When Poss was first diagnosed, I can honestly say that I didn’t know any other people on the spectrum. Which is ridiculous given the prevalence of diagnosis. And in hindsight, I probably did know people, I just didn’t know that I knew. If you know what I mean.
The only points of reference we had in those early days were doctors, therapists and books. Most of which were written by other parents, or doctors and therapists. There was a big group of voices not represented; autistics themselves.
Over the years, I’ve sought out blogs and writings of those who are actually autistic, as without those voices, that input, those experiences, how can I possibly understand what is going on with Poss?
And there are so many amazing ones out there. Once I started looking, scratching the very shallow surface, they’re easy to find, and full of rich insights into minds that are similar, but different, but kind of a little bit the same.

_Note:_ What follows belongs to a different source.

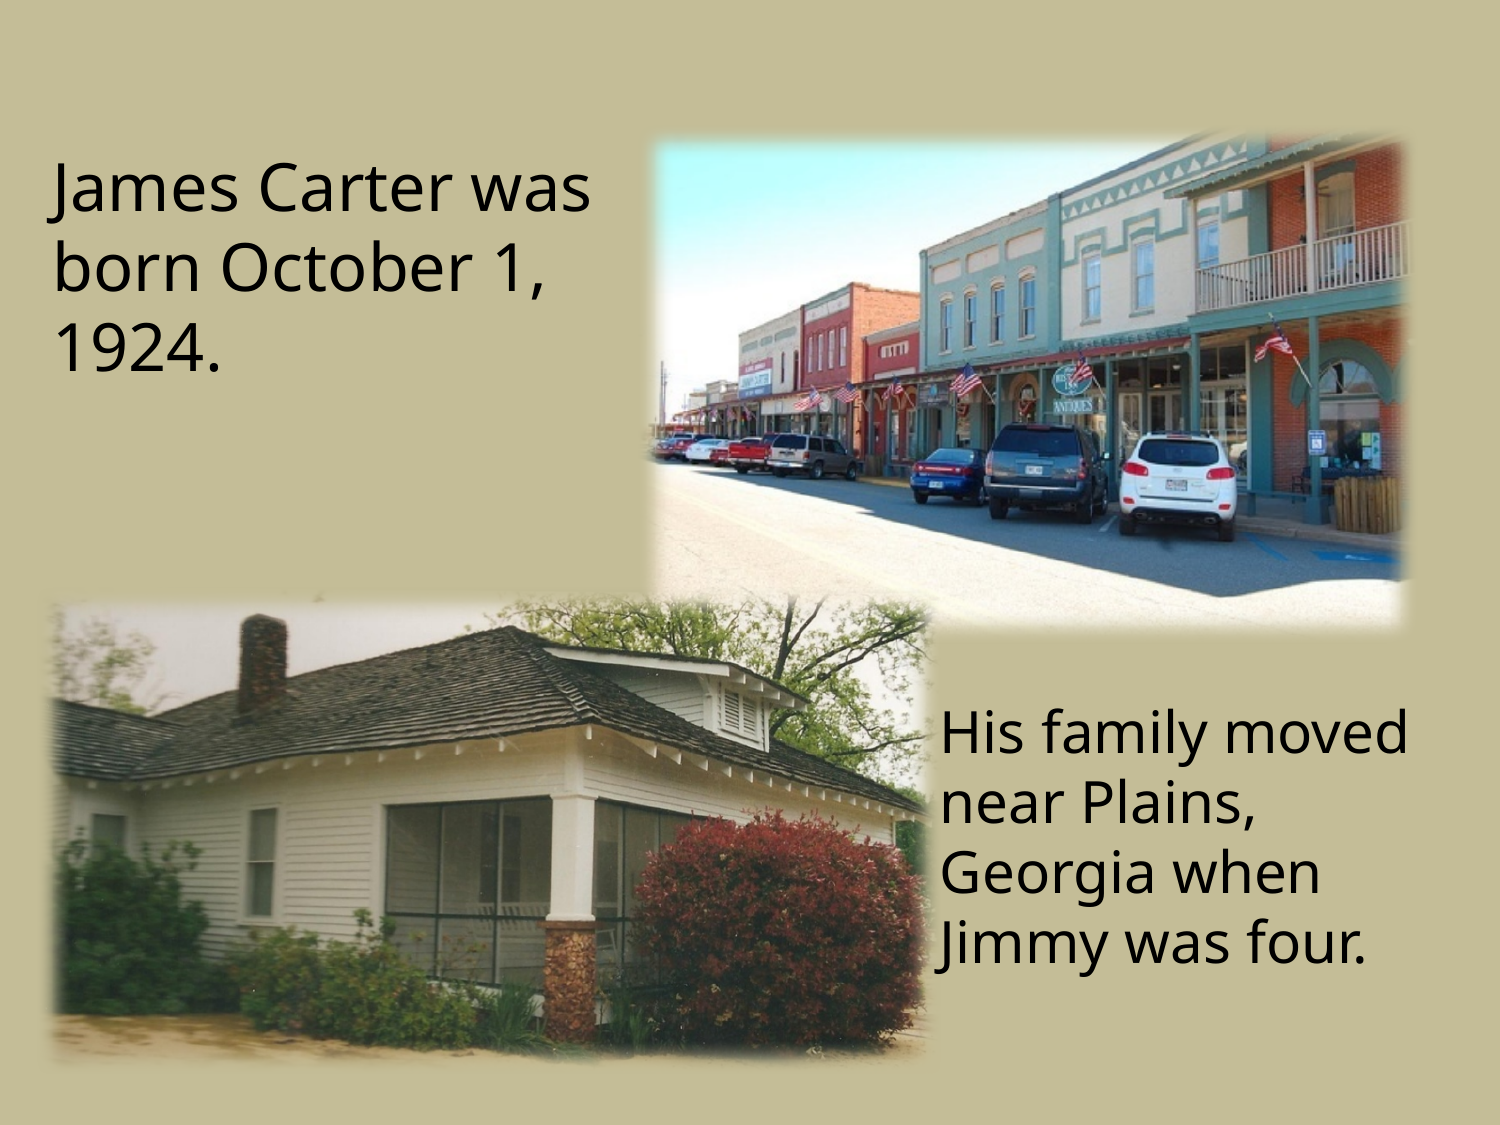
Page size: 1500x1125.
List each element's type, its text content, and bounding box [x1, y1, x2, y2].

picture [37, 124, 1419, 1076]
text_box His family moved near Plains, Georgia when Jimmy was four. [945, 687, 1500, 983]
text_box James Carter was born October 1, 1924. [37, 137, 613, 393]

When I went along to the Victorian Autism Conference last month, and as I watched the speakers share their lived experiences with autism, inspiring the autistic and neuro-typical alike in the crowds, I realised that there is a piece missing for us.
As much as I read, and as much as I seek out the information, Poss sees only limited glimpses of autistic adults. While she’s a member of amazing groups like the Yellow Ladybugs, she’s not really exposed to the adults who have walked before her, those who she can share ‘me too’ moments with. I’m not sure how or why it’s ended up that way, but it is what it is.
Next conference, I’ll be taking Poss with me. She needs to see the autistic people up there speaking, and know that she can do the same. That the world is her oyster and she only needs to step through the doors that people have fought to have opened.
In the meantime, I’m going to be seeking out opportunities for her to not only build friendships with autistic kids her own age, but learn from those who are older.
And who knows, I’ll likely learn something too.